- Opposition political parties in Parliament will apply for a motion of no confidence against President Cyril Rampahosa.
- The grouping, which excludes the DA, said Ramaphosa had to be held accountable for the Phala Phala farm scandal.
- Ramaphosa has been under pressure to answer questions about the February 2020 robbery at his Limpopo farm.
Several opposition political parties in Parliament believe President Cyril Ramaphosa has a "case to answer", and a motion of no confidence is the best route to hold him accountable for the Phala Phala farm scandal.
The political parties - which include the EFF, UDM, Cope, PAC and the ACDP - said they could not wait for Parliament's Section 89 committee to be established.
The motion will be brought without the support of the second biggest party in Parliament, the DA.
Leaders of the political parties held a briefing in Johannesburg on Thursday.
Ramaphosa has faced mounting pressure since revelations emerged in June that he was a victim of a robbery at his Phala Phala farm in Limpopo in February 2020.
What had dogged the matter was the belief that Ramaphosa covered up the incident and used state resources to investigate the robbery.
Since then, political parties have tried several avenues to put pressure on Ramaphosa to be held accountable.
Most opposition political parties in Parliament have been meeting for several weeks to discuss the matter, and at their last meeting they decided to move forward with the request for a motion of no confidence.
The DA's deputy chief whip Siviwe Gwarube said that while the party agreed that Ramaphosa be held accountable, it did not believe a motion of no confidence was the best route.
The DA wants the processes that is under way to take place first before a motion is explored.
"We believe moving forward a motion of no confidence simultaneously with the Section 89 inquiry will undermine the results we seek from this process, holding President Cyril Ramaphosa accountable and ensuring that Parliament does its oversight work in this regard," Gwarube said.
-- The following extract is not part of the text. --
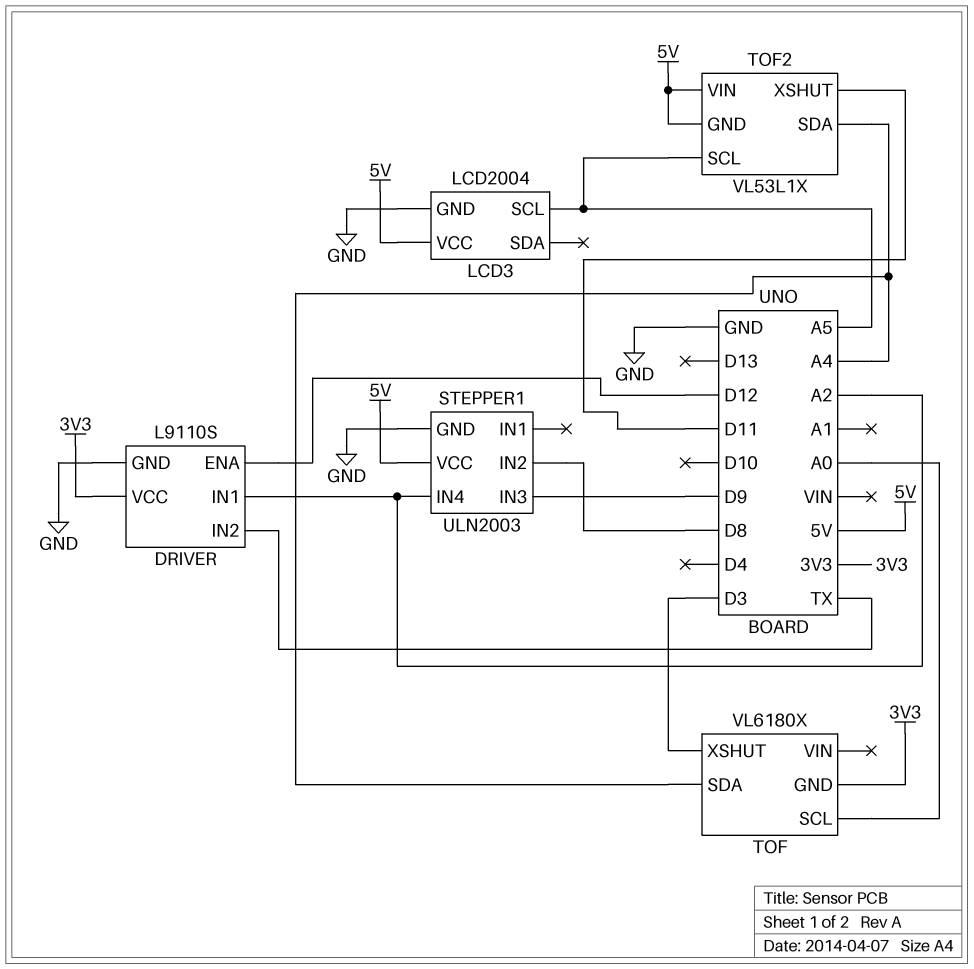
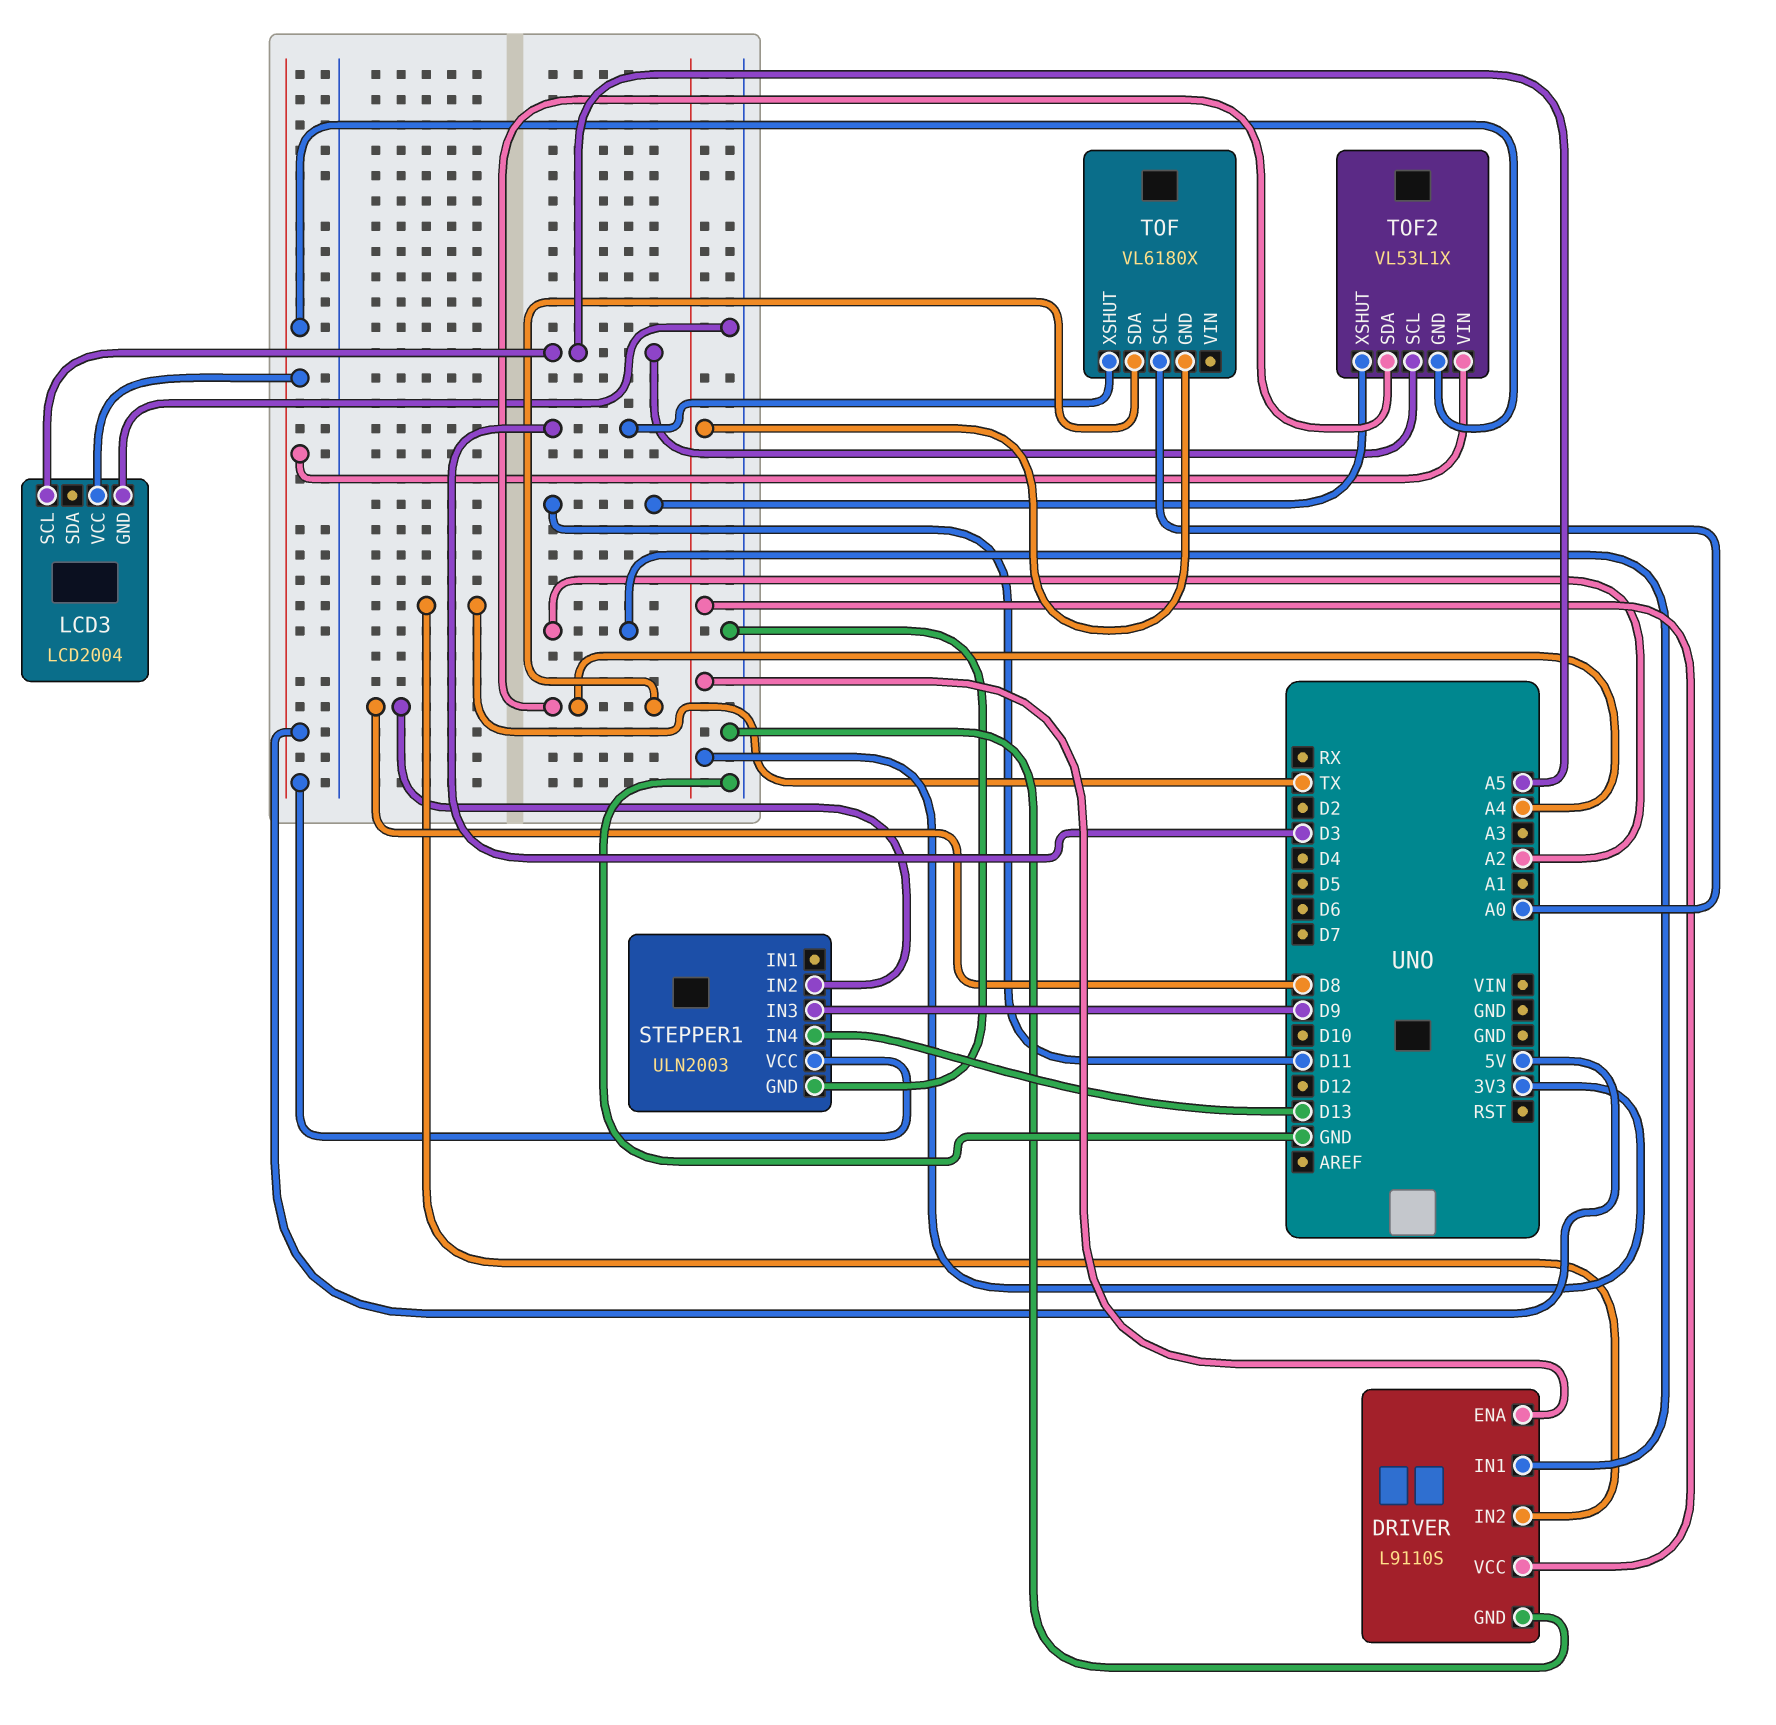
DRIVER pin ENA: D12 -> 3V3
STEPPER1 pin IN4: A2 -> D13

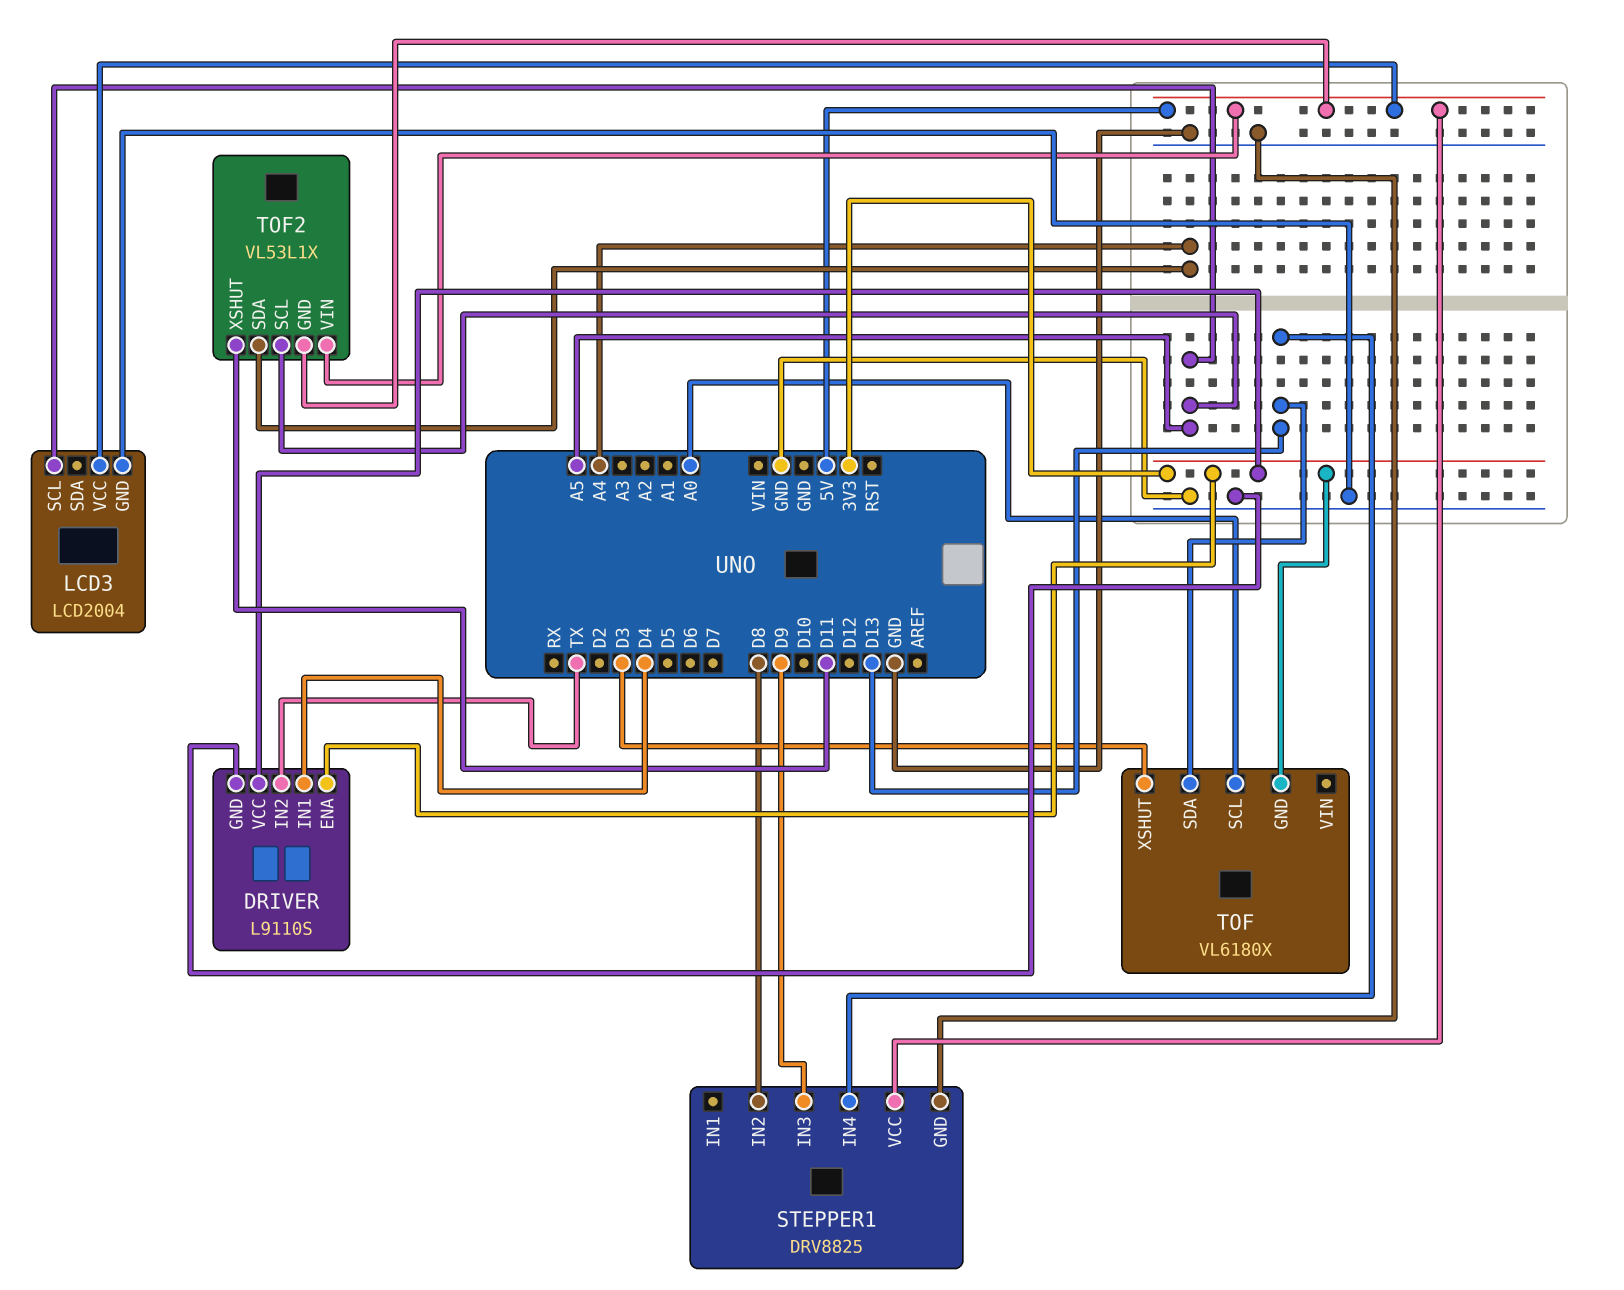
DRIVER pin IN1: A2 -> D4
STEPPER1: ULN2003 -> DRV8825
TOF pin SDA: A4 -> D13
Earlier this month, National Assembly Speaker Nosiviwe Mapisa-Nqakula approved the African Transformation Movement's (ATM) request for a Section 89 committee to probe Ramaphosa's fitness to hold office.
However, before the committee can be established, a panel will have to probe whether Ramaphosa has a case to answer.
EFF leader Julius Malema said the opposition political parties had recommended the following judges to head the panel: Mogoeng Mogoeng, Dikgang Moseneke, Bernard Ngoepe and Yvonne Mokgoro.
No numbers for a motion to succeed
The fact that the DA will not support the motion will prove difficult for those seeking Ramaphosa's removal.
ANC members, with the highest numbers in Parliament, will also need to support the motion for it to be successful.
Malema said the group does not need the ANC as a party but its members with loyalty to the oath they took as Members of Parliament.
"A motion of no confidence requires very low reasons. By his very admission as the president he said there were dollars under his mattress and sofas. And that resources of the state were used without a case being opened. That is reason enough to pass a motion of no confidence," Malema said, explaining the group's case.